On Monday, the Supreme Court granted review in Weyerhauser v. U.S. Fish and Wildlife Services—a closely watched case about a federal agency’s authority to designate private land as “critical habitat” for an endangered species. At the center of the case is the dusky gopher frog, which is found in only a few isolated ponds in Mississippi. Known for playing peek-a-boo when startled, the shy frog would seem an unlikely candidate to draw the Supreme Court’s attention.
But the issue presented in the case is vital. The Endangered Species Act authorizes the U.S. Fish and Wildlife Service to designate “critical habitat” for endangered species. The agency interprets that power broadly to reach private land that is neither inhabited by listed species nor able to be inhabited by them because it lacks the characteristics required. In other words, can land be “critical habitat” if it isn’t even habitat?
In the decision that the Supreme Court will review, the Fifth Circuit said “yes” over a sharp dissent.
The panel opinion, over Judge Owen’s cogent dissent, approved an unauthorized extension of ESA restrictions to a 1,500 acre-plus Louisiana land tract that is neither occupied by nor suitable for occupation by nor connected in any way to the “shy frog.” The frogs currently live upon or can inhabit eleven other uncontested critical habitat tracts in Mississippi. No conservation benefits accrue to them, but this designation costs the Louisiana landowners $34 million in future development opportunities. Properly construed, the ESA does not authorize this wholly unprecedented regulatory action.

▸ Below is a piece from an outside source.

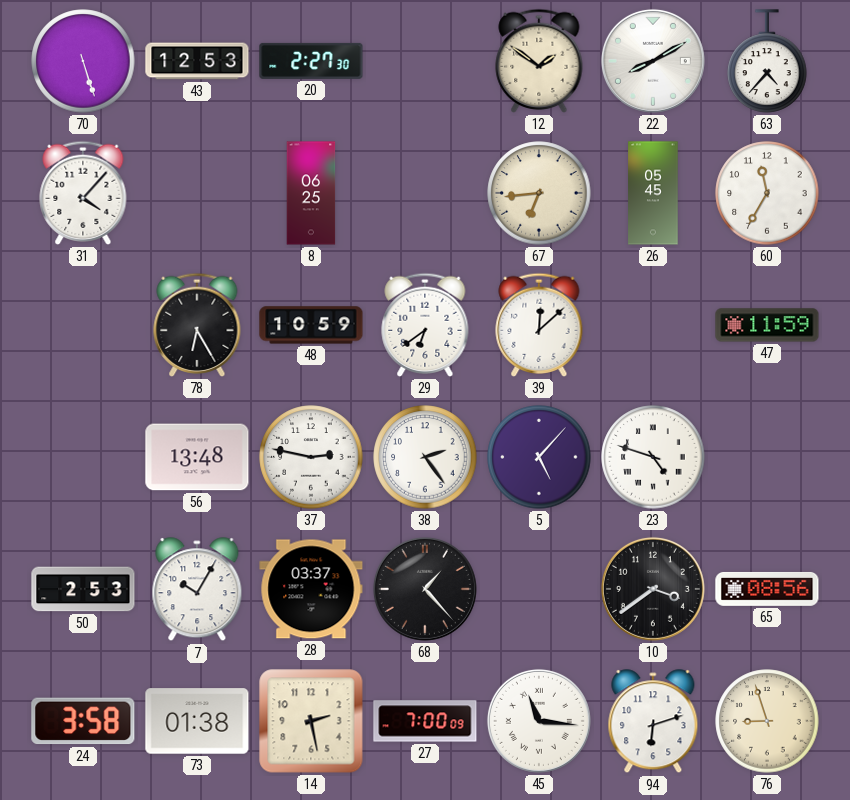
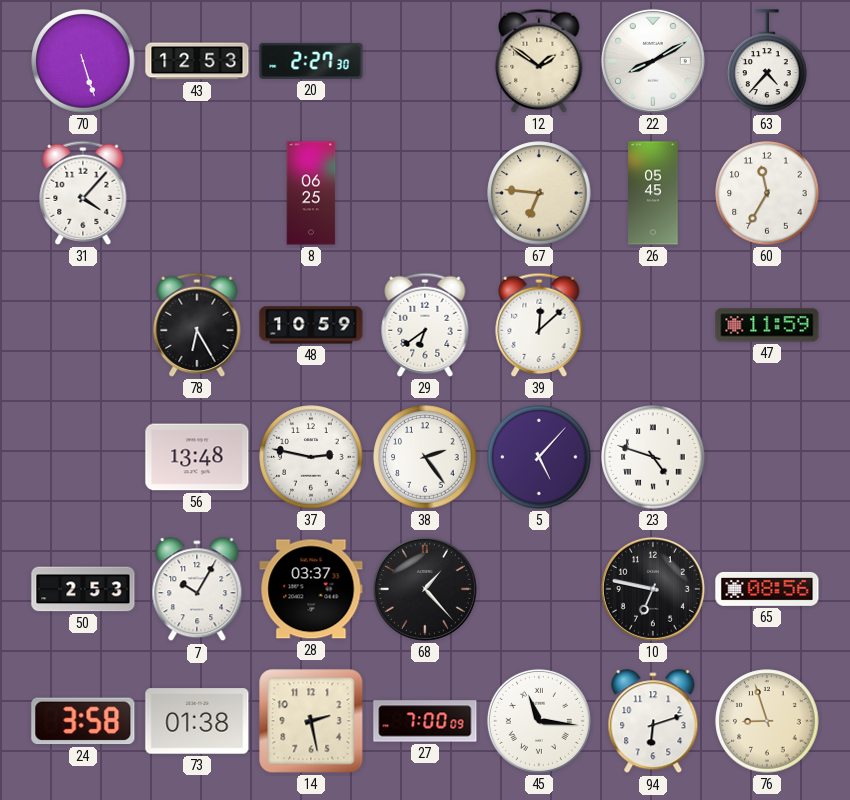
67: 6:44 -> 6:46
10: 3:39 -> 6:47
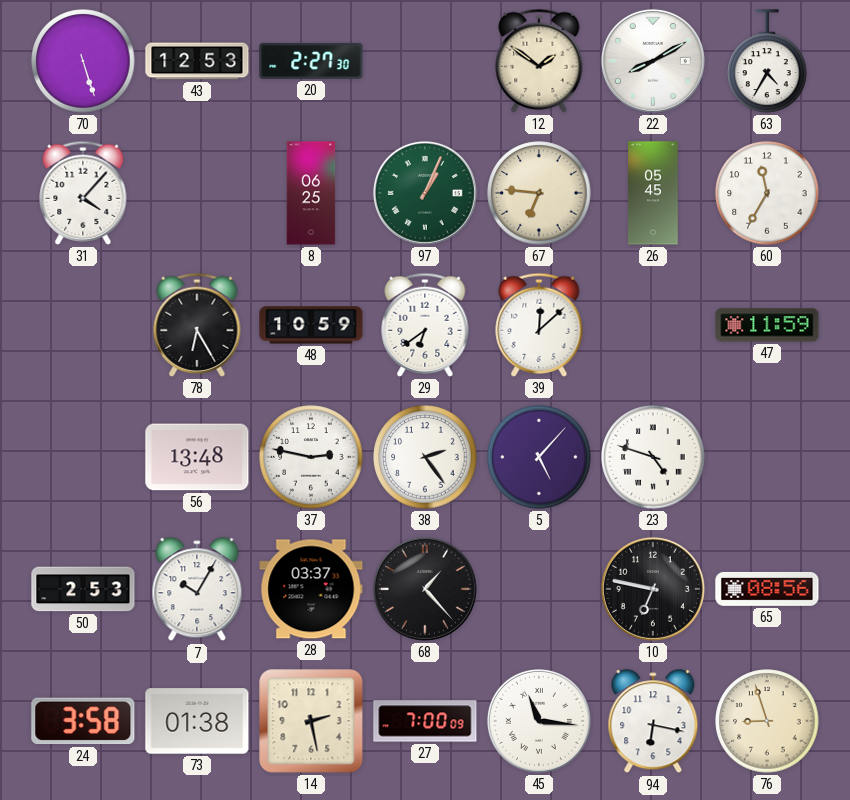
63: 4:37 -> 4:35
97: none -> 1:04
94: 6:12 -> 6:17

Although the Supreme Court will focus on the legal question whether critical habitat must be habitat, a win for property owners could significantly improve the incentives for private landowners to conserve and restore habitat. More than 70 percent of endangered species depend on private land for the majority of their habitat, so those incentives are vital to species’ recovery.
The dusky gopher frog’s recovery, for instance, will require extensive efforts to create and manage habitat. Its ecosystem requires both intermittent ponds and regular wildfires. Over time, both have been reduced, leaving only small pockets of habitat. Growing the population depends on creating more habitat, which will require significant effort and ongoing maintenance.
A designation that imposes $34 million in regulatory costs for no conservation benefit is no way to foster the goodwill needed for landowners to improve habitat. Instead, it breeds resentment. Penalizing people for having lands that could be converted to habitat discourages the protection of such lands. Much as the Endangered Species Act generally makes rare species a liability, non-habitat designations make a property’s habitat potential a significant liability, rather than an asset.